Vlad Tepes or “the Impaler” is perhaps better known to the world as the real Dracula. Literally the “son of the dragon”, Dracula is the Romanian diminutive for the word dragon, the nickname coming from his father, Vlad Dracul, who had been initiated as a member of the powerful medieval Order of the Dragon. Famous for his interesting means of execution, impalement, Vlad “Dracula” used to relish raising forests of writhing victims all pierced through their fundaments with a sharpened stake.
In 1897 an Irish author, Bram Stoker, decided to take advantage of Dracula’s name and blood soaked history to use for the vampiric protagonist of his eponymously named novel Dracula.
Last Halloween I had the opportunity to tour Romania and specifically the portion of the country known as Transylvania. Visiting Vlad’s birth place, the town of Sighisoara and several castles associated with him, our last day was devoted to Snagov Island, a place where legend says the body of Vlad “Dracula” is interred.
The island, located in Romania’s Lake Snagov, is reached either by boat or by crossing a long bridge on foot. There a visitor will see an attractive monastery with many murals, some dating back to the 15th century, built by money donated by Dracula’s father. The island is currently grassy and peaceful with Shetland ponies, sheep, turkeys and other sorts of baby animals roaming the grounds. On the day of our visit sunshine glittered and glistened off the lake’s surface and a few fishing boats bobbed peacefully nearby. Boasting lush gardens the islet looks like the last place in the world you would expect to have once served as a prison, torture chamber and reputedly the resting place of one of history’s most bloodthirsty rulers…and perhaps a vampire?
Entering the monastery’s sanctuary I surveyed the colorful murals covering every available inch of wall space. In the inner chamber was a rectangular area marked with an icon and a burning candle, honoring Vlad the Impaler, who is actually a local hero for driving off Muslim invaders. The Romanian Orthodox Church maintains that Vlad is buried here, or at least what was left of him after the Muslim invader separated his head from his body on October 31, 1476 and brought it as a trophy to Constantinople. Past excavations under the altar revealed only a mass of bones from different species of animals (come to think of it since there appeared to be no one living on the island why were all those animals roaming the grounds?)

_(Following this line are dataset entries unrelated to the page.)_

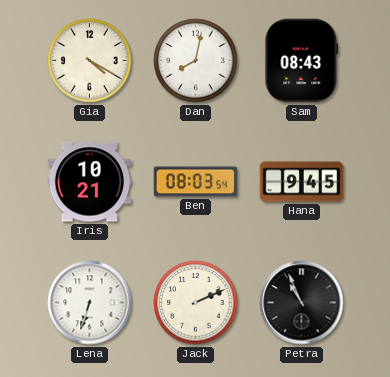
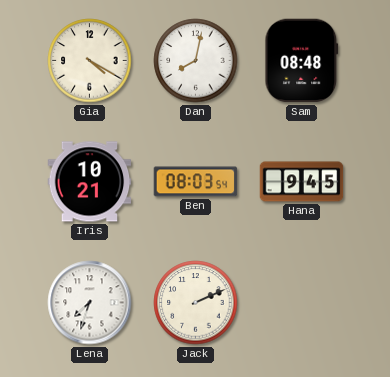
Sam: 08:43 -> 08:48
Lena: 6:33 -> 7:33
Petra: 10:56 -> none
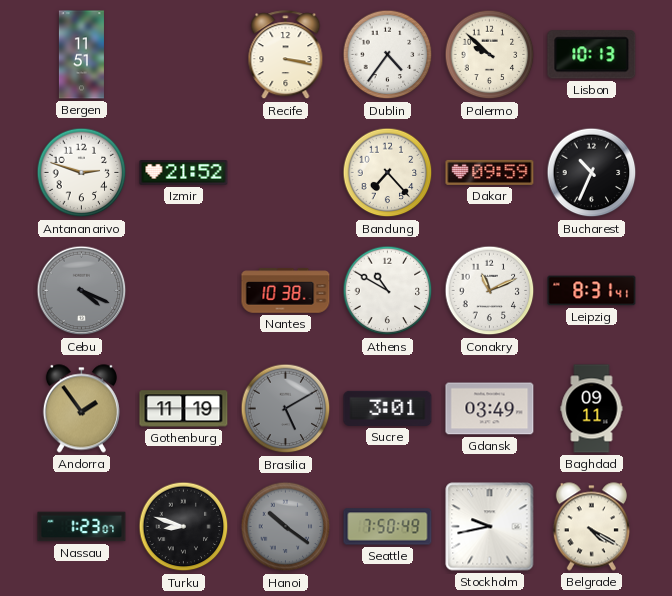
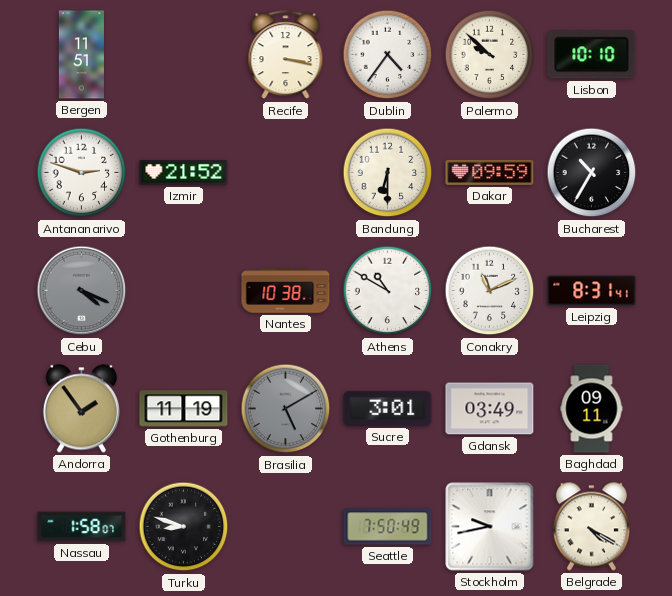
Lisbon: 10:13 -> 10:10
Bandung: 7:23 -> 6:30
Bucharest: 10:34 -> 10:35
Nassau: 1:23 -> 1:58
Hanoi: 10:21 -> none
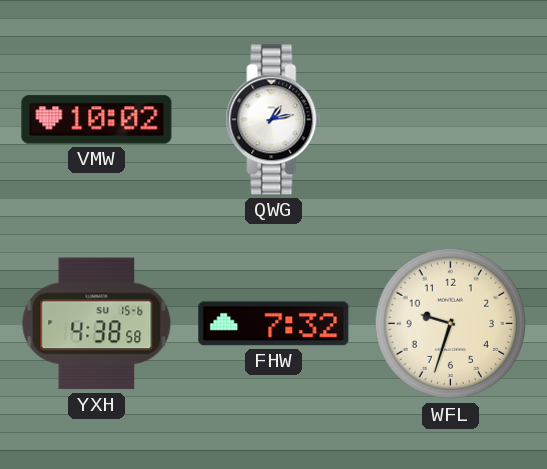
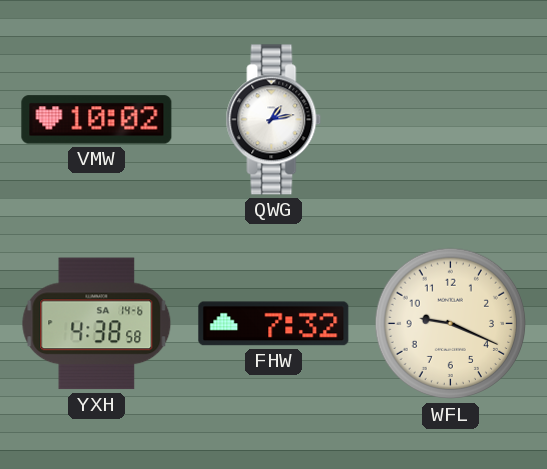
YXH date: SU 15-6 -> SA 14-6
WFL: 9:33 -> 9:19
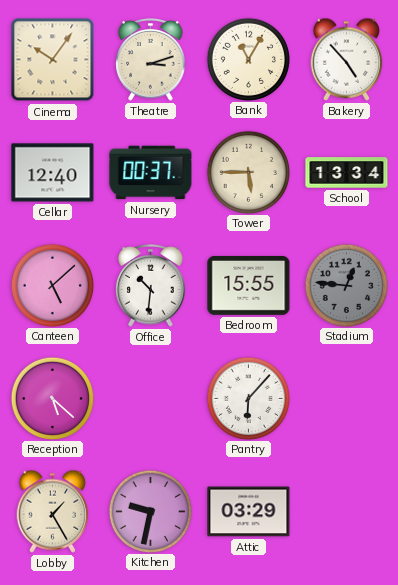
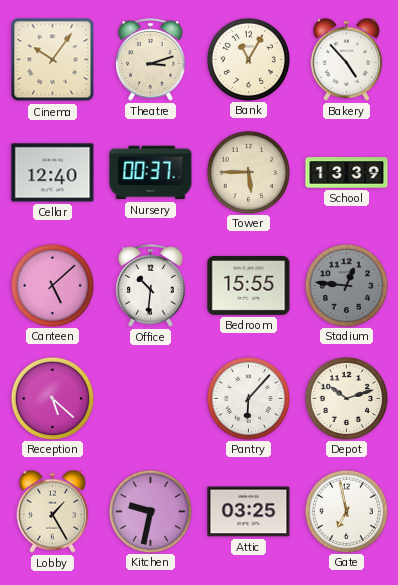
School: 13:34 -> 13:39
Depot: none -> 10:12
Attic: 03:29 -> 03:25
Gate: none -> 6:58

Before leaving Canada, as a lark, I had furnished myself with an EMF (electro-magnetic field detector) used by so-called ghost busters to detect supernatural phenomena. When I dug this out of my pocket and began scanning the grave and walls of the building the peasant lady who was guarding the door became very agitated and urged me to leave. My guide asked her to point out where exactly in the rules it forbade the use of EMF’s. This deterred her long enough for me to linger a few minutes, but there was no magnetic activity whatsoever in the building.

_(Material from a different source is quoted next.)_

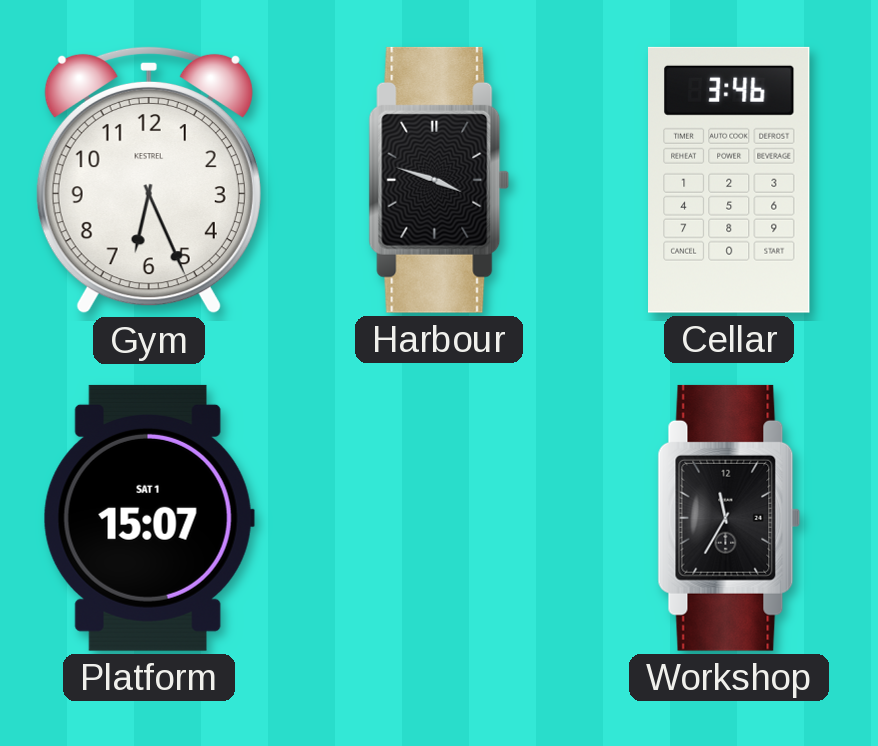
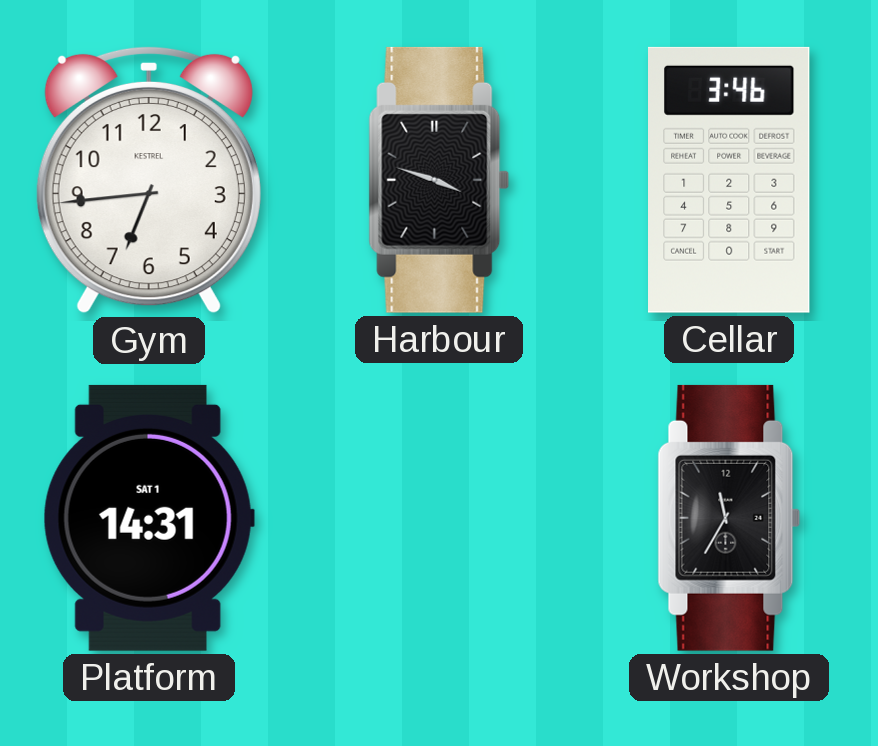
Gym: 6:26 -> 6:44
Platform: 15:07 -> 14:31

Leaving the shrine, enduring baleful glares from my peasant friend, I walked around the island and began scanning other areas for EMF activity. I finally found a circular area about 2 meters in diameter near a small vineyard where the detector produced a shrill squeal. This was the only place I had found any such activity on the island.
Was this the real burial site of Dracula? A rather exciting thought, though a much more likely hypothesis would be that this was one of the many bombs dropped on Romania by both Germans and Allies during the Second World War. But who knows? Maybe the old count was having a midday snooze below us…waking long enough to chuckle a bit at my expense before drifting back to the sleep of the Undead.